Toby Spence (Tamino) and Natalie Dessay (Pamina) were the best of the cast, though costumed to evoke “Barefoot in the Park.” Spence made a convincing blond Prince Valiant, even if his overemphatic dialog suggested Orlando Bloom declaiming Tennyson; his singing is artful and attractive if rather monochrome. Dessay’s highly musical phrasing always compels interest—there was considerable beauty in the softer-edged parts of the role, but the touch of expansiveness that a Pamina ideally has in reserve was absent. As often she proved so anxious to display her girlishly agility that she barely stood still, seeming not remotely princess-like nor to derive from the world of this production’s Queen. Still, a worthwhile assumption.
In smaller roles, the most vocal excitement came from Dimitri Pittas and Joshua Bloom (Two Armed Men).
“The Tempest” has much music of high quality, some of it meriting the term “Britttenesque.” Adès’ third act prelude and canonic quintet are especially fine. Meredith Oakes’ text remains—seemingly deliberately—rather prosaic; one questions the presence of the chorus, though the writing for it was fine and well executed; having other women onstage pointedly dilutes the iconic status of Miranda (Patricia Risley, attractive if somewhat anonymous-timbred).
Kent staged a very effective show around Brown’s saffron sand dune and blasted, interlaced trees.

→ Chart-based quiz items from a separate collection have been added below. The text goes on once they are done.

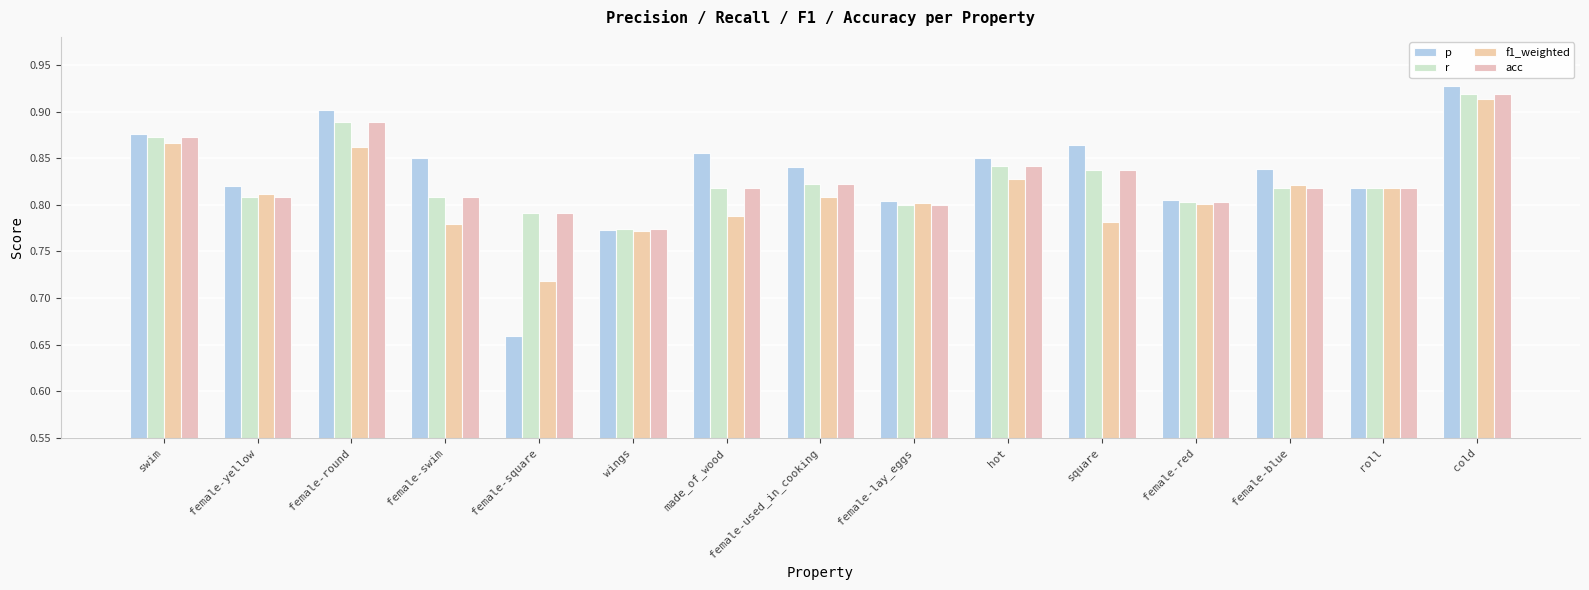

Rank the series by their maximum value, from lowest to highest.

f1_weighted, r, acc, p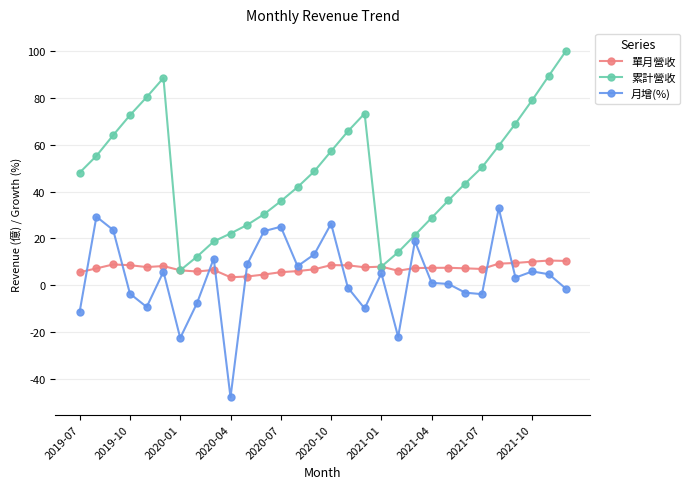

Rank the series by their maximum value, from lowest to highest.

單月營收, 月增(%), 累計營收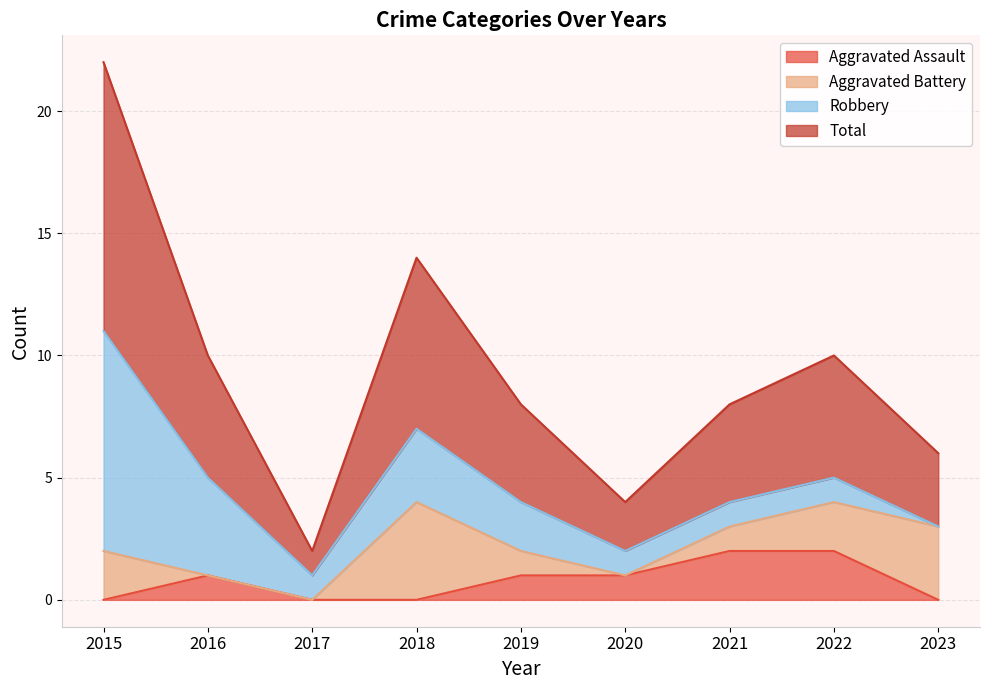

The value of Aggravated Assault at 2016 is 1. True or false?

True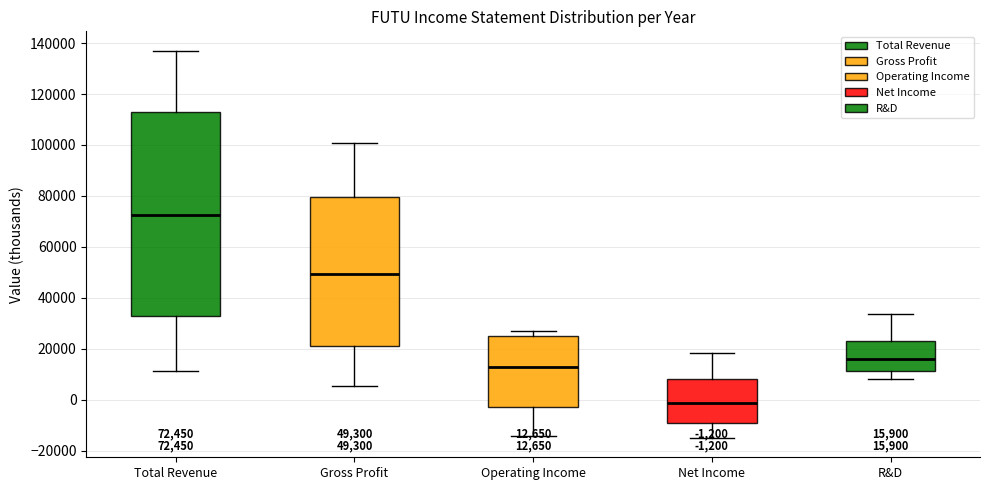

Which box is the tallest, from its lower edge to its upper edge?

Total Revenue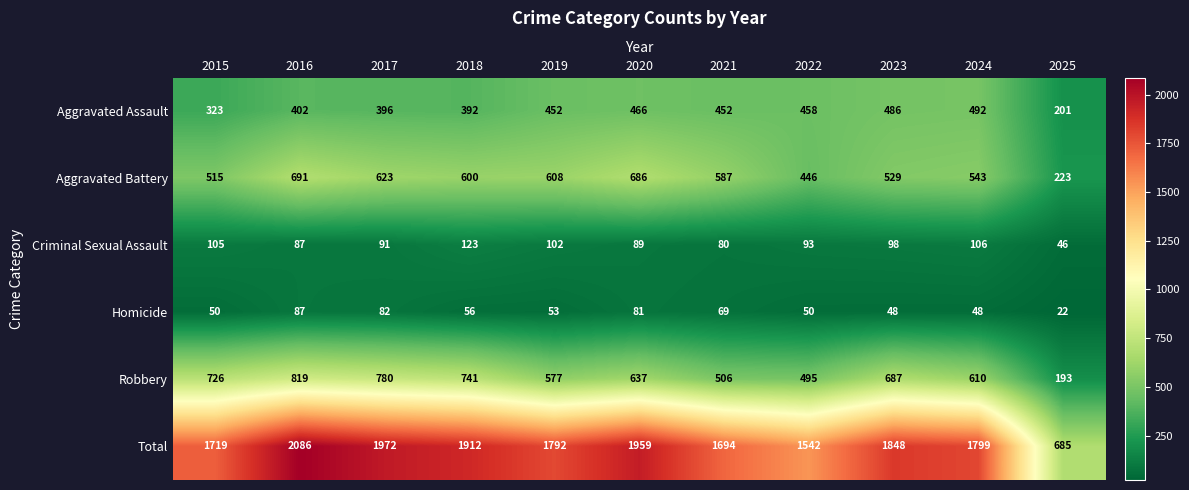

What is the difference between the highest and lowest values at 2015?

1669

Rod Gilfry showed a return to vocal form as a strong Prospero with admirable diction. Most of Ariel sits above high C and Cyndia Sieden was genuinely astounding, meriting a huge ovation, as did William Ferguson, the affecting, clear-toned and expressive Caliban. Veterans Gwynne Howell (Gonzalo) and Chris Merritt (Alonso) gave moving, well-sung performances; Derek Taylor made an incisive, hot-blooded Antonio. Alan Gilbert led an excellent performance of this compelling, accomplished work.
Santa Fe’s other world-class musical organization, the Chamber Festival, offers many concerts every week. In the divinely daffy Lensic Theatre August 10 Anne Sofie von Otter joined Marc Neikrug and Gilbert (not dazzling) in Brahms’ “Two Songs.” In the second von Otter’s upper register shone, but the middle sounds rather recessed and one wonders about her plans to tackle Wagnerian roles. The most inspiring playing came from Zuill Bailey’s cello in the Kodaly’s wonderful Duo with violin and Jonathan Biss in the Third Brahms piano trio.